Superintendent Dr. Chuck Garner along with Gary Pohlmann, transportation director, both rallied for the project during the June 28 meeting.

“This would greatly improve our ability to be able to store or distribute products that would accommodate the size of the district that we are,” Garner said prior to the meeting. “When we get product in and only have a closet here, not where it is needed but it is the only place to store, it makes it difficult to move. We could purchase things at a lower rate if we had the space to store it.”

Garner explained that sometimes vendors could offer paper by the truck load at a lower cost, but due to storage constraints the district could only purchase half a truck load and the price went up. The same goes for food vendors and other types of supplies. The bus barn warehouse is already used for storage but it isn’t big enough to meet the district’s needs.

“We already have a warehouse there, so it is expanding that warehouse side that we want,” Garner said. “The other side stores snow plows and mowers. The transportation department isn’t getting bigger.”

Garner explained to the board that rather than hire a contractor for the project, the board would operate as their own representative and request bids for parts of the project.

“We took bids for concrete, we took bids for the electrical, we took bids for the excavation to try to get the lowest bids we could,” Garner said. “Bids came in a little high in a couple of areas.”

The expansion project is for a 60-by-80-foot space that will double the warehouse size to help combat the storage issues with paper, food and cleaning products to help get a better price by buying in bulk. Having everything in a central location will also help with distribution to the multiple buildings.

“The total bid was $353,306,” Garner said. “That is taking into account all of the low bids with the addition of a 10-by-20-foot walk-in freezer that is going to provide Lori (Angel, nutritional director) some freezer space to help get her better prices for her food products as well.”

Garner added that because of the way the funds were transferred into the capital improvements fund that the district will be able to use ESSER (Elementary and Secondary School Emergency Relief) funds for the project.

Director Molly Steinbeck asked about the amount budgeted versus the total cost after bids.

“We started with $250,000 and went to $270,000 because we added the freezer to it,” Garner explained. “We added that on after we had to rent that box truck from Hilke’s Ice when our freezer went down.
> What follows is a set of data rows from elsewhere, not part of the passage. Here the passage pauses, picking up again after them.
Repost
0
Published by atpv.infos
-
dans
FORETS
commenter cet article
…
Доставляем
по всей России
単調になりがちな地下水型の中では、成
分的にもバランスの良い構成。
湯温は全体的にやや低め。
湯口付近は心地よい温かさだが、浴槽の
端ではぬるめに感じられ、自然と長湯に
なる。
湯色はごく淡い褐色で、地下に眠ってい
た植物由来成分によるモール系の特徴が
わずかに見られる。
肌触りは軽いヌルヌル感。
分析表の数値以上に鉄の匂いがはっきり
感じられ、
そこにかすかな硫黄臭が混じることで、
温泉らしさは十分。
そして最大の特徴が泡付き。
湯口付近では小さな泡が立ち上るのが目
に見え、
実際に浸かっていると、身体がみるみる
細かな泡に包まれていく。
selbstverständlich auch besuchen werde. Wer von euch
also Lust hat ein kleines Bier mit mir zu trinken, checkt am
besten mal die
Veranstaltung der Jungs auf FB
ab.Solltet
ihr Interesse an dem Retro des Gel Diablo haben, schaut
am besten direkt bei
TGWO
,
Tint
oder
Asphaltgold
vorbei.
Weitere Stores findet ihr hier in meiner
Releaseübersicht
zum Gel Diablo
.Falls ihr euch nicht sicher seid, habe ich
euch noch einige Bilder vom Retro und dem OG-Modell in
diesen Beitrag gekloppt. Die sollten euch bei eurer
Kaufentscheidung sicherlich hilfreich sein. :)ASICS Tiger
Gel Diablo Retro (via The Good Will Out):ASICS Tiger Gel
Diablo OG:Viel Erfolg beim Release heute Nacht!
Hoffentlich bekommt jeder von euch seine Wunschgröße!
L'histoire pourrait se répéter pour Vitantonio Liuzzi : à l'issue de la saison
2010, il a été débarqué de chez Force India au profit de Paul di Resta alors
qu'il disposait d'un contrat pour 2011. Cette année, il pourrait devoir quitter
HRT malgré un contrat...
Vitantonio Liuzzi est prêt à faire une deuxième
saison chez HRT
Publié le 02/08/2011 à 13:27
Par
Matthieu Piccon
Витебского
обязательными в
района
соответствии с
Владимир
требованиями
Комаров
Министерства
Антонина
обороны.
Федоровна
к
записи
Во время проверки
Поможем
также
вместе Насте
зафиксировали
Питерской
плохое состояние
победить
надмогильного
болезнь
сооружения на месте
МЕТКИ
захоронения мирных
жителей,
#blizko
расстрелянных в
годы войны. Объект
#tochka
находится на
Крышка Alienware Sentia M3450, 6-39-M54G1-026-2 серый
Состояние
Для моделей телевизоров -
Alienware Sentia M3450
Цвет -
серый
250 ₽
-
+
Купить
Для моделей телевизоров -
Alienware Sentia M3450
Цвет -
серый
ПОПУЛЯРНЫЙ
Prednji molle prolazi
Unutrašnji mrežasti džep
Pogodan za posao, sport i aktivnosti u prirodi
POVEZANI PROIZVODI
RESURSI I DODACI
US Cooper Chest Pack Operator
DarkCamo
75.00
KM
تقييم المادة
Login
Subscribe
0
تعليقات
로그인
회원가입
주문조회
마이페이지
That was an expense to have that truck sitting in our parking lot. That’s about 30 percent over what we budgeted at the start.”
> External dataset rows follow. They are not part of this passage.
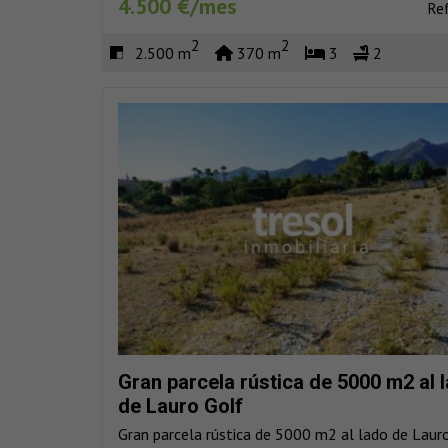
4.500 €/mes
Re
2
2
2.500 m
370 m
3
2
Gran parcela rústica de 5000 m2 al 
de Lauro Golf
Gran parcela rústica de 5000 m2 al lado de Lauro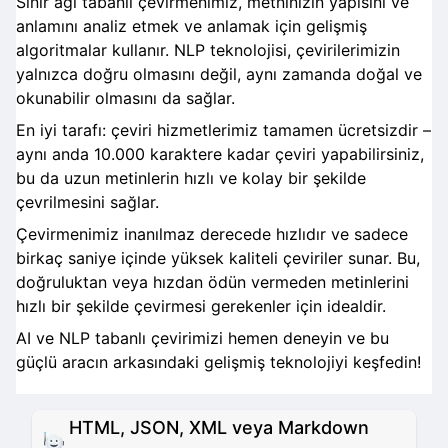
Sinir ağı tabanlı çevirmenimiz, metninizin yapısını ve
anlamını analiz etmek ve anlamak için gelişmiş
algoritmalar kullanır. NLP teknolojisi, çevirilerimizin
yalnızca doğru olmasını değil, aynı zamanda doğal ve
okunabilir olmasını da sağlar.
En iyi tarafı: çeviri hizmetlerimiz tamamen ücretsizdir –
aynı anda 10.000 karaktere kadar çeviri yapabilirsiniz,
bu da uzun metinlerin hızlı ve kolay bir şekilde
çevrilmesini sağlar.
Çevirmenimiz inanılmaz derecede hızlıdır ve sadece
birkaç saniye içinde yüksek kaliteli çeviriler sunar. Bu,
doğruluktan veya hızdan ödün vermeden metinlerini
hızlı bir şekilde çevirmesi gerekenler için idealdir.
AI ve NLP tabanlı çevirimizi hemen deneyin ve bu
güçlü aracın arkasındaki gelişmiş teknolojiyi keşfedin!
HTML, JSON, XML veya Markdown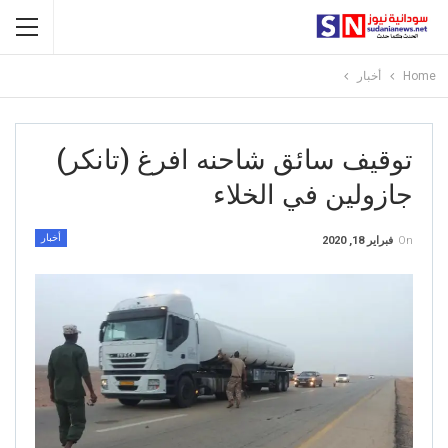
Home
أخبار
توقيف سائق شاحنه افرغ (تانكر)
جازولين في الخلاء
أخبار
On
فبراير 18, 2020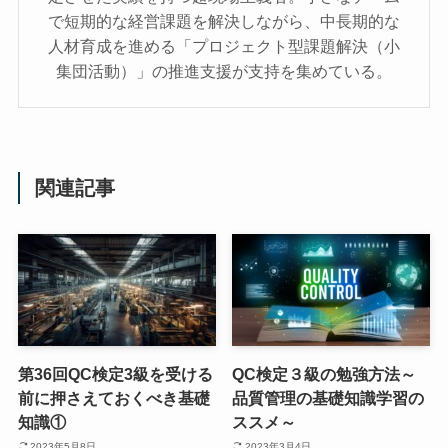
で短期的な経営課題を解決しながら、中長期的な
人材育成を進める「プロジェクト型課題解決（小
集団活動）」の推進支援が支持を集めている。
関連記事
第36回QC検定3級を受ける
QC検定３級の勉強方法～
前に押さえておくべき基礎
品質管理の基礎知識学習の
知識①
ススメ～
2023年5月8日
2023年3月4日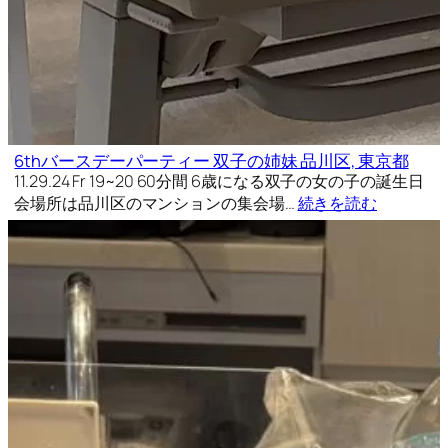
6thバースデーパーティー 双子の姉妹 品川区, 東京都
11.29.24 Fr 19~20 60分間 6歳になる双子の女の子の誕生日
会場所は品川区のマンションの集会場…
続きを読む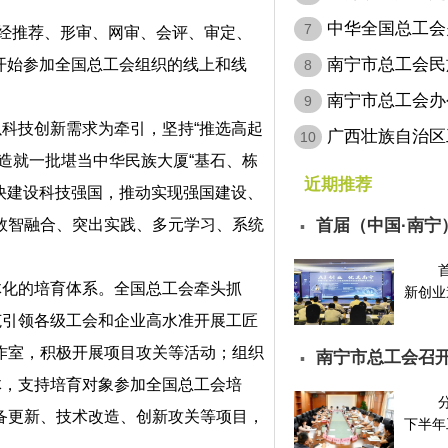
病…
中华全国总工会
7
，经推荐、形审、网审、会评、审定、
会…
南宁市总工会民
期开始参加全国总工会组织的线上和线
8
南宁市总工会办
9
以科技创新需求为牵引，坚持“推选高起
层…
广西壮族自治区
10
造就一批堪当中华民族大厦“基石、栋
定…
近期推荐
加快建设科技强国，推动实现强国建设、
首届（中国·南宁
数智融合、突出实践、多元学习、系统
▪
请…
体化的培育体系。全国总工会牵头抓
新创业邀
范引领各级工会和企业高水准开展工匠
作室，积极开展项目攻关等活动；组织
南宁市总工会召开
▪
体，支持培育对象参加全国总工会培
备更新、技术改造、创新攻关等项目，
下半年工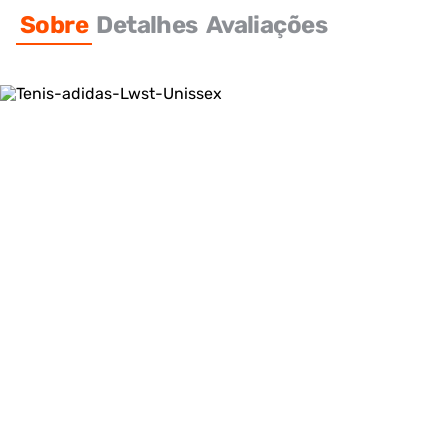
Sobre
Detalhes
Avaliações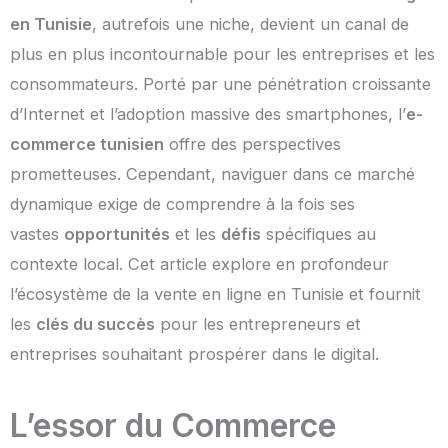
en Tunisie
, autrefois une niche, devient un canal de
plus en plus incontournable pour les entreprises et les
consommateurs. Porté par une pénétration croissante
d’Internet et l’adoption massive des smartphones, l’
e-
commerce tunisien
offre des perspectives
prometteuses. Cependant, naviguer dans ce marché
dynamique exige de comprendre à la fois ses
vastes
opportunités
et les
défis
spécifiques au
contexte local. Cet article explore en profondeur
l’écosystème de la vente en ligne en Tunisie et fournit
les
clés du succès
pour les entrepreneurs et
entreprises souhaitant prospérer dans le digital.
L’essor du Commerce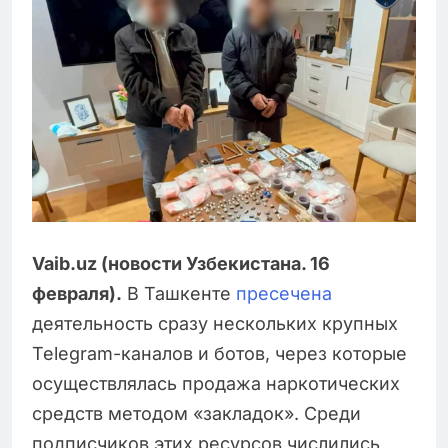
Vaib.uz (новости Узбекистана. 16
февраля).
В Ташкенте
пресечена
деятельность сразу нескольких крупных
Telegram-каналов и ботов, через которые
осуществлялась продажа наркотических
средств методом «закладок». Среди
подписчиков этих ресурсов числились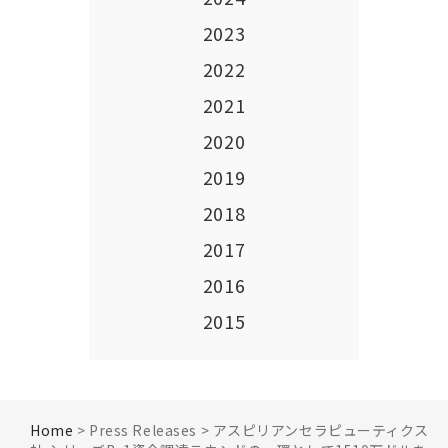
2023
2022
2021
2020
2019
2018
2017
2016
2015
Home
> Press Releases > アスピリアンセラピューティクス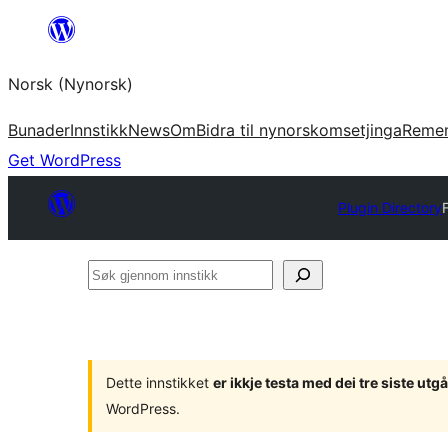
Skip
to
Norsk (Nynorsk)
content
Bunader
Innstikk
News
Om
Bidra til nynorskomsetjinga
Reme
Get WordPress
Plugin Directory
Søk
gjennom
innstikk
Dette innstikket
er ikkje testa med dei tre siste u
WordPress.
Garner said there were a few options to bring them back into budget. They could try to wait to ask for bids as prices come down.

“The problem with that is our vendors,” Garner said. “Some of them are going to see a 10 percent increase in product next month and then another 10 percent in 60 days. They do think it will come back down at some point, but they don’t know how far it will come down or when it will.”

He said the $270,000 number was maybe not the best number to budget in. Pohlmann added that if the board looks at construction prices, there is a 30 to 35 percent increase across the board in that industry.

“If you take our budget, plus 35 percent of that, then we are right on the head,” Pohlmann said. “It would be nice if we had a crystal ball to see what everything is going to do. Lumber had bottomed back out, but they predict it will be two years for the price to get back to where it was because of supply and demand.”

Director Jean Baker asked Pohlmann when the building would be finished. Pohlmann said things have been pushed way back.

“It used to be 12 weeks from the time you ordered it,” he said. “Now it is 16 to 20 weeks. Early spring, realistically.”

Garner said another option to bring them back under budget is to scale the building down, but he is reluctant to do that.

“Some of the other projects we have done in the district that we scaled back on, we later regretted that,” Garner said. “When we were first laying out the needs of things, 60x80 was what we came up with.”

The board approved six bids to complete the bus barn addition with a 7-0 vote, not to exceed $353,306.

Awards went to Jahnsen Construction ($90,350 for concrete), Gruenloh Excavating ($10,402 for site work), Pohlmann Construction ($189,400 for erecting the building), Central Electric ($15,950, wiring and lighting), Heritage ($23,824, HAVC), and Proct ($23,380, walk-in cooler).

They later approved on a 7-0 vote a concrete bid not to exceed $70,365 from MDC Concrete for a connecting bus road between the OHS and the elementary school.